Friday, April 19, 2024

Confusion over Dallas City Council vote riddles Mayor’s Confederate task force

Sara Mokuria (left) and Jo Trizila (right), members of the Mayor’s task force on Confederate Monuments. 

Editor’s note: The image caption previously incorrectly identified the task force member on the left as Joli Robinson, when it is, in fact, Sara Mokuria. Apologies to both ladies for the error. 

By Joe Farkus, NDG Contributing Writer

The first meeting of Dallas’ Task Force on Confederate Monuments meeting was momentarily derailed over confusion among some of its appointees regarding a recently scheduled Dallas City Council vote set for the upcoming Wednesday’s City Council meeting on Sept. 6.

The vote was scheduled as a result of a joint memo sent to the Mayor’s office by Mayor Pro Tem Dwaine Caraway and Councilmembers Casey Thomas and Tennell Atkins requesting a vote on “recommendations of policies and procedures for the removal of Confederate monuments and symbols” – including the costs associated with removing the monuments and symbols and opening up the possibility of renaming parks and streets currently named after divisive figures from the past –  the very subject the task force that convened Thursday night were created to discuss. Rawlings approved of the memo and, in response, instructed the joint resolution be put on the Sept. 6 agenda.

“The subject will be very focused about the Robert E. Lee statue,” Mayor Mike Rawlings told the task force in his opening remarks. “The result is to empower this group to do what I just talked about and to ask the city manager for immediate removal of the Robert E. Lee statue. It is my prediction that that will pass. And so, you won’t have to debate, to discuss that, but you will discuss what happens to that statue, what happens to the park, what happens to all the other things that are out there.”

It was this announcement that led to later concern during the meeting.

“I’m concerned that if the vote as the Mayor identified on Wednesday the 6th comes about that that doesn’t really follow the timeline and the process that has been outline formally,” task force member Bryce Weigand stated later in the meeting. “I think the vote should be tabled. It’s ill-advised of the Council to proceed on Wednesday without the deliberation of this body.”

In response, Waters suggested he take his complaint to the City Council.

Lee Park is perhaps a point of concern considering it was recently vandalized prior to the beginning of the planned protests in Dallas calling for the removal of all Confederate symbols. This protest was scheduled following the violence in Charlottesville, Virginia but it was not the first protest rally in Dallas. A smaller protest was held on Aug. 10 in Pioneer Park near Dallas City Hall. For more background on this debate, read Ed Gray, NDG’s Senior Columnist, concerns about The Ghosts of the Confederacy Rise Again and Dallas to lose its plantation mentality and remove the statutes.
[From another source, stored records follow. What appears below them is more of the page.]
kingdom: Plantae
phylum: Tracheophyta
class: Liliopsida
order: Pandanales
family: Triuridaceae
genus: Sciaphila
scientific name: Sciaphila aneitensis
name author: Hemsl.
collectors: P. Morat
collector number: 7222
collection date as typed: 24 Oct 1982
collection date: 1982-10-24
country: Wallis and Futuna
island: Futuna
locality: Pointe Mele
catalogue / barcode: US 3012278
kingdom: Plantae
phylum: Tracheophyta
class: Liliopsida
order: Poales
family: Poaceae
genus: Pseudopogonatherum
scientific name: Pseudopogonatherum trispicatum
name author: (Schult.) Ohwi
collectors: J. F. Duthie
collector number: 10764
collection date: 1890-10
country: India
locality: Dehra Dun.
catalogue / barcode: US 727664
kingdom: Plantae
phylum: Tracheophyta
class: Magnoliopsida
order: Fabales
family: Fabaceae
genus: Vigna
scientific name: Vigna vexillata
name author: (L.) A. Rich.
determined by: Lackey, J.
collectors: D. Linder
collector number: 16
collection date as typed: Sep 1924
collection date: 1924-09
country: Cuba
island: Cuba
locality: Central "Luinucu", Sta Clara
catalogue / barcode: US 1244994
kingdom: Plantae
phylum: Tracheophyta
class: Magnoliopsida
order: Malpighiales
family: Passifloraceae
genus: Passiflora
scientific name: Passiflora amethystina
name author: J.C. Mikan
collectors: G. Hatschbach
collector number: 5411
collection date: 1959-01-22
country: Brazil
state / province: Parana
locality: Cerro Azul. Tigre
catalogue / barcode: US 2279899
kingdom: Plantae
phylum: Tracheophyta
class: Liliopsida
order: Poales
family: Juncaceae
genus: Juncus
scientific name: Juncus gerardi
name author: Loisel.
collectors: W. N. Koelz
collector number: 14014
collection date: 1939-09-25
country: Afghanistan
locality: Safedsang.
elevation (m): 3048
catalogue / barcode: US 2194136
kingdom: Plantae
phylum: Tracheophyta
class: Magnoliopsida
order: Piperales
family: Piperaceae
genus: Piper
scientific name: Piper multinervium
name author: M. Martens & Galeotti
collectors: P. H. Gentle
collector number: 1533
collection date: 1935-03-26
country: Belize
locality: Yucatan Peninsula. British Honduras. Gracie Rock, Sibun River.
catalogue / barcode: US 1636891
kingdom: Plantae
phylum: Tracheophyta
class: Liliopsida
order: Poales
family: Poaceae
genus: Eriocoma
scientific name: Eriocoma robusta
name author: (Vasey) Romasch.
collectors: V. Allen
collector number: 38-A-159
There was also considerable concern from member Joli Robinson, from the Dallas Truth, Racial Healing & Transformation, who criticized the three city offices that briefed the task force Thursday – the Office of Cultural Affairs, Sustainable Development and Construction, and Parks – claiming their presentations were full of “sanitation” and asked on more than one occasion for more “historical context” regarding the creation and display of these monuments and symbols.

The next task force meeting will take place on Sept. 7 at Dallas City Hall and will be open to public comment. For the final two meetings (on Sept. 15 and Sept. 19), locations are yet to be determined. The task force aims to have its formal recommendations finalized by Oct. 3. All meetings are open to the public.

A full list of the Confederate Task Force members was announced on Aug. 24.

 

4 COMMENTS

  1. what are the qualifications of the individuals on the committee? have any of them had historical training/education? are they going to keep an open mind or like Dwayne Caraway and the others on the council have they already decided that the statues are to be removed?

  2. You want to know real “sanitizing”? The real purpose of this “Task Force” is to “sanitize” the foregone conclusion of all the misinformed members of the Dallas City Council.
    Even the far-Left DMagazine points out that the KKK was down to a handful of members by 1926 – a decade before the Lee Park statue went up:
    https://www.dmagazine.com/publications/d-magazine/2017/june/when-dallas-was-the-most-racist-city-in-america/
    – Total waste of time and money.